Ripple CEO Brad Garlinghouse spoke yesterday at the two-day ‘Swell by Ripple‘ event in San Francisco, California.
“It wasn’t about replacing banks, there’s an opportunity to be a builder and partner with the industry,” he stated in his opening speech.
He went on to compare the Ripple network to that of shipping containers which led to a 700 percent increase in global trade by facilitating interoperability between sea and land vehicles.
Former U.S. President Bill Clinton was probably the most famous speaker to attend the event. He opened the event along with former National Economic Council Director Gene Sperling and spoke of emerging technologies.
“You can’t apply an old regulatory regime to a new technology,” he offered. “You end up killing the goose that laid the golden egg.”
Former International Monetary Fund (IMF) board member Sunil Sabharwal joined RiceHadleyGates co-founder Anja Manuel on stage to discuss blockchain and cryptocurrency regulation.

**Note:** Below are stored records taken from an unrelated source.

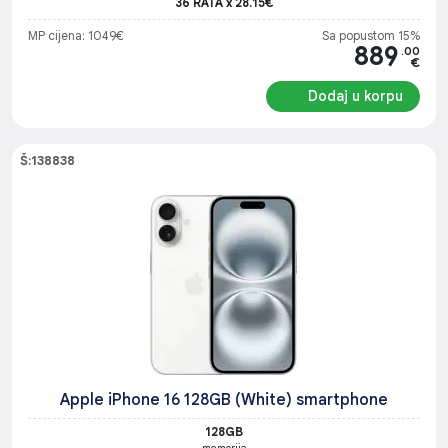
36 RATA x 28.15€
MP cijena: 1049€
Sa popustom 15%
889
.00
€
Dodaj u korpu
Š:138838
Apple iPhone 16 128GB (White) smartphone
128GB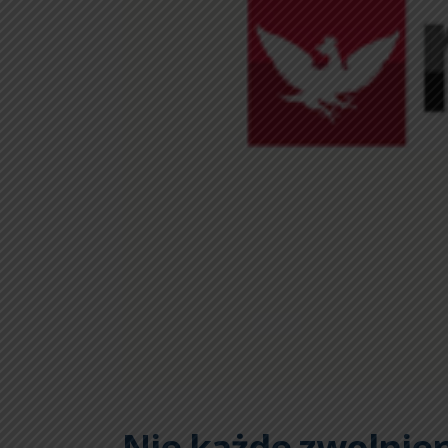
Nie każde zwolnien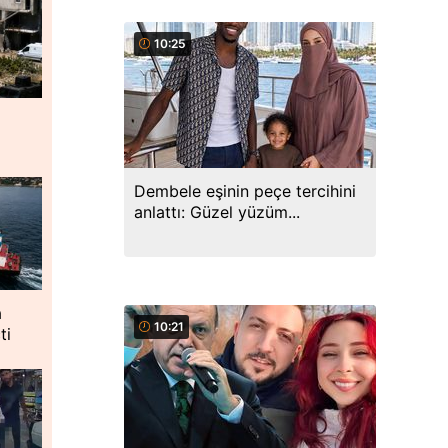
10:25
Dembele eşinin peçe tercihini
anlattı: Güzel yüzüm...
a
10:21
ti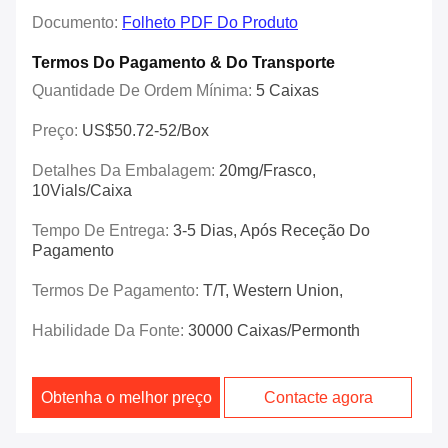
Documento:
Folheto PDF Do Produto
Termos Do Pagamento & Do Transporte
Quantidade De Ordem Mínima:
5 Caixas
Preço:
US$50.72-52/box
Detalhes Da Embalagem:
20mg/frasco,
10Vials/caixa
Tempo De Entrega:
3-5 Dias, Após Receção Do
Pagamento
Termos De Pagamento:
T/T, Western Union,
Habilidade Da Fonte:
30000 Caixas/Permonth
Obtenha o melhor preço
Contacte agora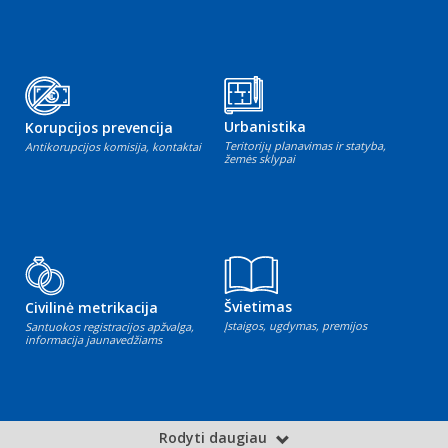
Urbanistika
Korupcijos prevencija
Teritorijų planavimas ir statyba,
Antikorupcijos komisija, kontaktai
žemės sklypai
Švietimas
Civilinė metrikacija
Įstaigos, ugdymas, premijos
Santuokos registracijos apžvalga,
informacija jaunavedžiams
Rodyti daugiau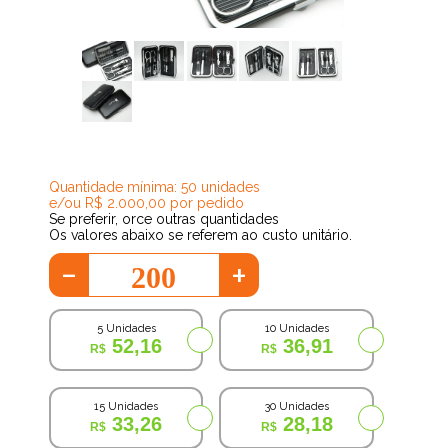
24,04
Quantidade mínima: 50 unidades
e/ou R$ 2.000,00 por pedido
Se preferir, orce outras quantidades
Os valores abaixo se referem ao custo unitário.
-
+
5 Unidades
10 Unidades
52,16
36,91
15 Unidades
30 Unidades
33,26
28,18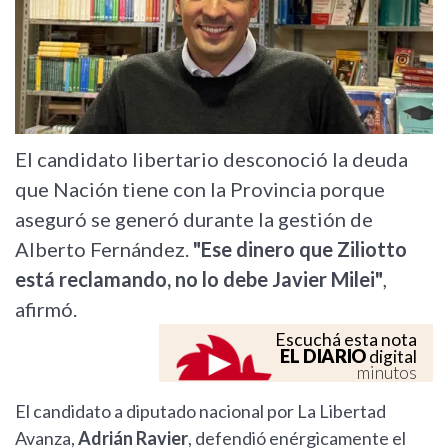
El candidato libertario desconoció la deuda
que Nación tiene con la Provincia porque
aseguró se generó durante la gestión de
Alberto Fernández.
"Ese dinero que Ziliotto
está reclamando, no lo debe Javier Milei"
,
afirmó.
Escuchá esta nota
EL DIARIO
digital
minutos
El candidato a diputado nacional por La Libertad
Avanza,
Adrián Ravier
, defendió enérgicamente el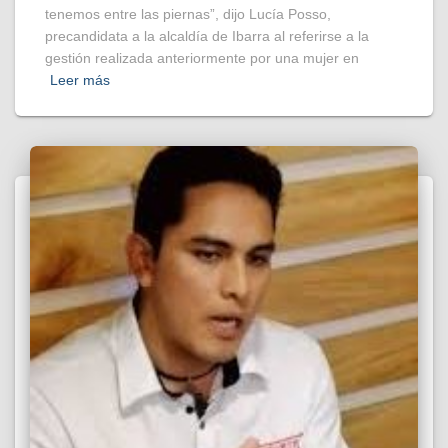
tenemos entre las piernas”, dijo Lucía Posso,
precandidata a la alcaldía de Ibarra al referirse a la
gestión realizada anteriormente por una mujer en
Leer más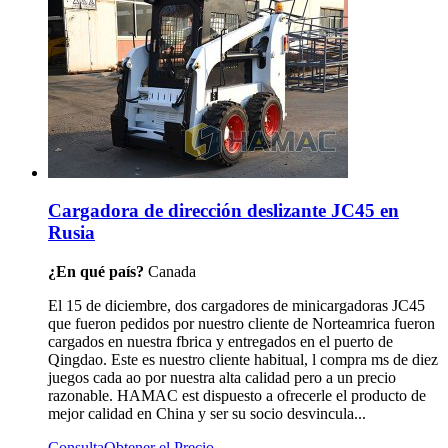
Cargadora de dirección deslizante JC45 en
Rusia
¿En qué país?
Canada
El 15 de diciembre, dos cargadores de minicargadoras JC45
que fueron pedidos por nuestro cliente de Norteamrica fueron
cargados en nuestra fbrica y entregados en el puerto de
Qingdao. Este es nuestro cliente habitual, l compra ms de diez
juegos cada ao por nuestra alta calidad pero a un precio
razonable. HAMAC est dispuesto a ofrecerle el producto de
mejor calidad en China y ser su socio desvincula...
Consulta
Obtener el Precio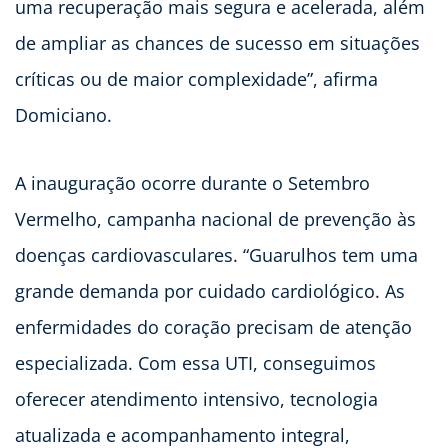
uma recuperação mais segura e acelerada, além
de ampliar as chances de sucesso em situações
críticas ou de maior complexidade”, afirma
Domiciano.
A inauguração ocorre durante o Setembro
Vermelho, campanha nacional de prevenção às
doenças cardiovasculares. “Guarulhos tem uma
grande demanda por cuidado cardiológico. As
enfermidades do coração precisam de atenção
especializada. Com essa UTI, conseguimos
oferecer atendimento intensivo, tecnologia
atualizada e acompanhamento integral,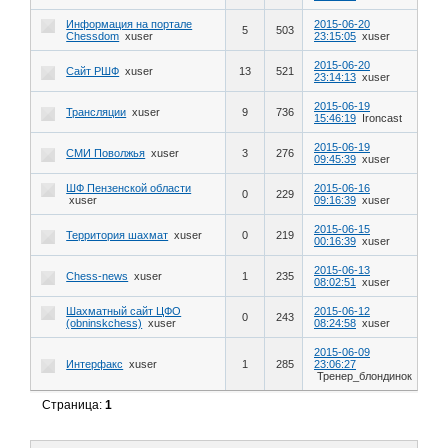
Информация на портале
2015-06-20
5
503
Chessdom
xuser
23:15:05
xuser
2015-06-20
Сайт РШФ
xuser
13
521
23:14:13
xuser
2015-06-19
Трансляции
xuser
9
736
15:46:19
Ironcast
2015-06-19
СМИ Поволжья
xuser
3
276
09:45:39
xuser
ШФ Пензенской области
2015-06-16
0
229
xuser
09:16:39
xuser
2015-06-15
Территория шахмат
xuser
0
219
00:16:39
xuser
2015-06-13
Chess-news
xuser
1
235
08:02:51
xuser
Шахматный сайт ЦФО
2015-06-12
0
243
(obninskchess)
xuser
08:24:58
xuser
2015-06-09
Интерфакс
xuser
1
285
23:06:27
Тренер_блондинок
Страница:
1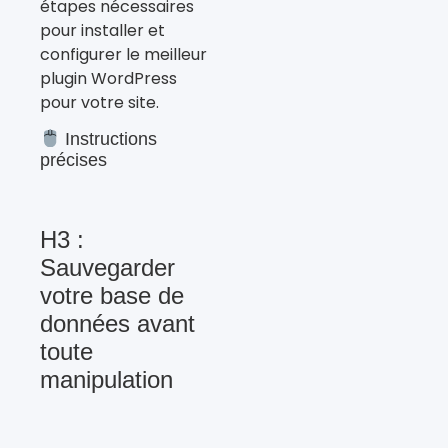
étapes nécessaires
pour installer et
configurer le meilleur
plugin WordPress
pour votre site.
Instructions
précises
H3 :
Sauvegarder
votre base de
données avant
toute
manipulation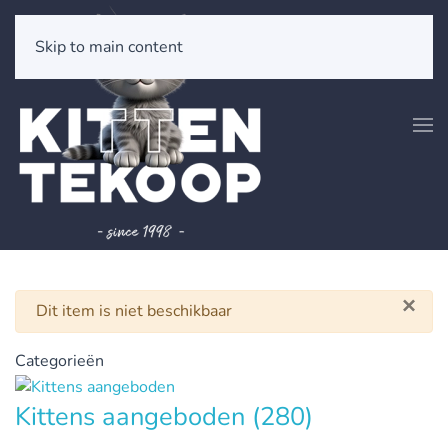
Skip to main content
×
Waarschuwing
Dit item is niet beschikbaar
Categorieën
Kittens aangeboden
(280)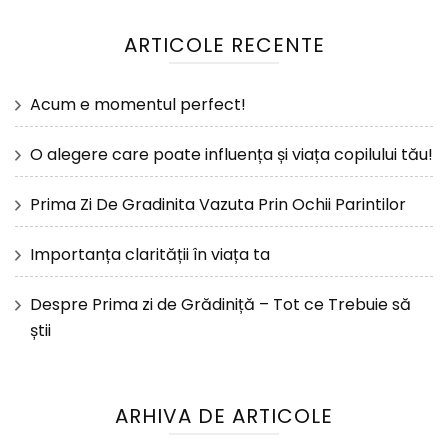
ARTICOLE RECENTE
Acum e momentul perfect!
O alegere care poate influența și viața copilului tău!
Prima Zi De Gradinita Vazuta Prin Ochii Parintilor
Importanța clarității în viața ta
Despre Prima zi de Grădiniță – Tot ce Trebuie să
știi
ARHIVA DE ARTICOLE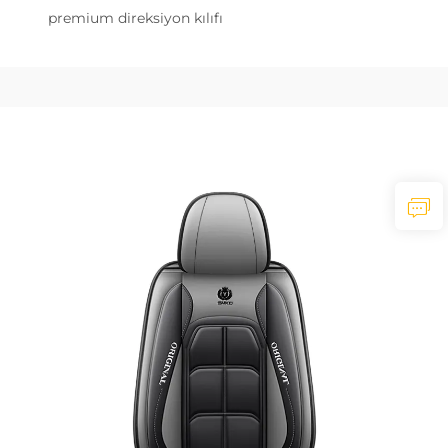
premium direksiyon kılıfı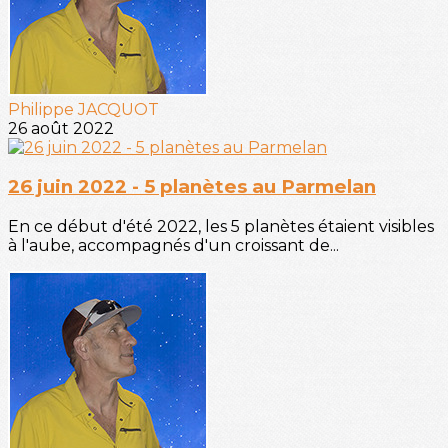
Philippe JACQUOT
26 août 2022
26 juin 2022 - 5 planètes au Parmelan
En ce début d'été 2022, les 5 planètes étaient visibles
à l'aube, accompagnés d'un croissant de...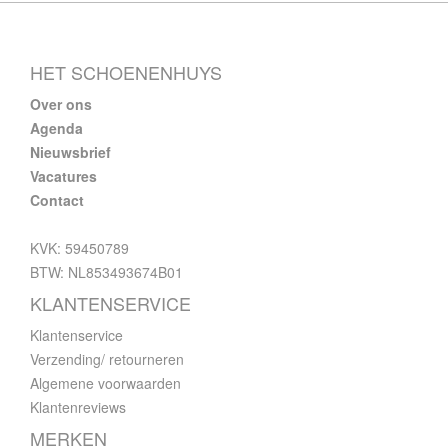
HET SCHOENENHUYS
Over ons
Agenda
Nieuwsbrief
Vacatures
Contact
KVK: 59450789
BTW: NL853493674B01
KLANTENSERVICE
Klantenservice
Verzending/ retourneren
Algemene voorwaarden
Klantenreviews
MERKEN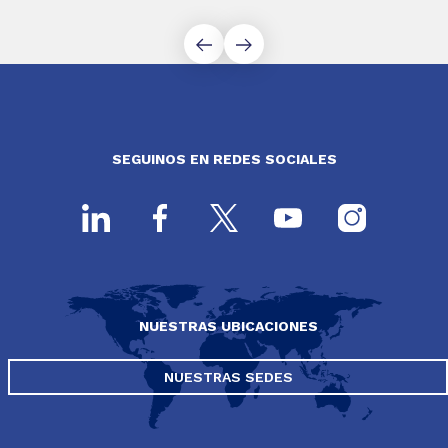
SEGUINOS EN REDES SOCIALES
NUESTRAS UBICACIONES
NUESTRAS SEDES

Sabharwal spoke of his faith in Ripple and DLT (distributed ledger technology) to decrease the 7.5 percent average cost associated with cross-board remittance.
He also highlighted the problems of corruption and fraud that charities and foreign aid face. “Probably about 30 percent of it goes missing”, Sabharwal said. He believes Blockchain offers significant opportunities to reduce this figure.
— Ripple (@Ripple) September 30, 2018
Other speakers included Mohsen Alzahrani, Head of Innovation at the Saudi Arabian Monetary Authority, Andrew McCormack, Vice President of Payments & Technology at Payments Canada, and Marcelo Yared, CIO of Banco Central Do Brasil.
The first day of the event concluded with a performance from American rock band Counting Crows.
The second day of the event will see regulatory discussions and insights into the future of commerce from members of diverse institutions including the IMF, Thai SEC, eBay and the New York Attorney’s office.
Ripple also announced yesterday that it’s much anticipated xRapid product is now live and ready for commercial use.